The parish council’s role also includes initiating projects for the maintenance and repair of parish facilities, as well as consulting with the district council on the maintenance, repair, and improvement of highways, drainage, footpaths, public transport, and street cleaning. Conservation matters (including trees and listed buildings) and environmental issues are also the responsibility of the council.

 




East Huntspill pc

Community

East Huntspill  village community shares a common social, economic, and cultural characteristics.

Our History

Huntspill was listed in the Domesday Book of 1086 as Honspil, meaning ‘Huna’s creek’ possibly from the Old English personal name Huna and from the Celtic pwll.

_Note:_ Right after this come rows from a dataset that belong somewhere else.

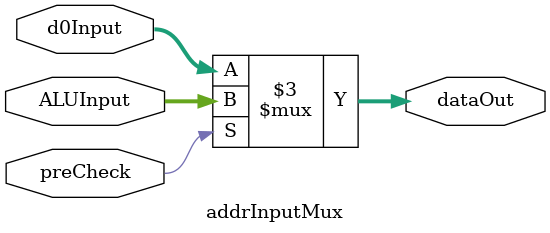
<source format=v>
module addrInputMux(preCheck, ALUInput, d0Input, dataOut);
	input wire preCheck;
	input wire [31:0] ALUInput, d0Input;
	
	output reg [31:0] dataOut;
	
	always @* begin
		if (preCheck) //input addr should be from ALU
			dataOut = ALUInput;
		else //input is directly from D0 port
			dataOut = d0Input;
	end

	
endmodule

</source>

An alternative origin is from Hun’s Pill in Old English, meaning a port on a tidal inlet, or pill, belonging to a Saxon lord, or hun.


The mouth of the River Brue had an extensive harbour in Roman and Saxon times, before silting up in the medieval period. The village was flooded in the Bristol Channel floods of 1607. Huntspill ‘River’ is actually a canal dug during WW2, firstly to supply fresh water to the Ordinance Factory for munitions manufacture and secondly to drain the peat moors to stop them flooding on an annual basis. Therefore its official name is the ‘Huntspill Drainage Canal’. It was dug in part by Italian prisoners-of-war. In fact, one of our Parish Councillor’s ancestors (Gordon Boyer) was one of the carpenters that worked on its construction.


The Anglican parish Church of All Saints in East Huntspill was built in 1839 by G P Manners, with the bell-chamber being added in the late 19th century.